The metaphor of the edge has haunted this project since its inception, but now that the edge of the semester is here, it’s time to perform some final assessments.
I believe map critiques played a major role in the shaping of our own maps: students are extra careful in their explanation of data and description of maps. While I originally opposed the “barrage of data” usually encountered upon opening a map, I think that it works for URT. Simultaneous-data visibility seems to be a crude form of infrastructure mapping (much like what Jeanne Haffner outlines in “Things Visible and Invisible”) wherein the map is the medium through which the infrastructure/data is expressed. Looking at the “first page” of my map, I reflect on the data that I visualized and the data that I set aside “for another time.” After selecting a topic, most of the semester was spent narrowing the topic down, researching this topic (still many topics), and further narrowing it down. The research process is integral to the map itself, despite most of the process remaining invisible in the end product. After researching, it was time to assemble/disassemble the research and turn it into mappable data. I’d say this, next to the actual research, was the most time consuming.
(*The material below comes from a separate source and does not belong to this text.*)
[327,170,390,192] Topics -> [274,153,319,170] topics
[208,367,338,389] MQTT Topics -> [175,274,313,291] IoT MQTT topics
There were similarities between all of our maps, explicit or less so, but the most striking similarity is the final structure of the map: that it depicts an argument(s) over and through time (like Johanna Drucker’s Temporal Modeling?). The overall class map (or the trend of the class map), if there really is one, is an homage or document to the chronology of space, or the evolution of a space over time. Is it possible to escape time when mapping in the first place?
 

One comment

  1. Beautiful, Andrea. I appreciate that you expanded your scope of vision to encompass not only your own project, but also the collective development of the class.
    You’re certainly not the only person who appreciates that “The research process is integral to the map itself, despite most of the process remaining invisible in the end product.” This is in part why we write these blog posts — so all the “invisible labor,” the scraps on the cutting-room floor, are granted some acknowledgment.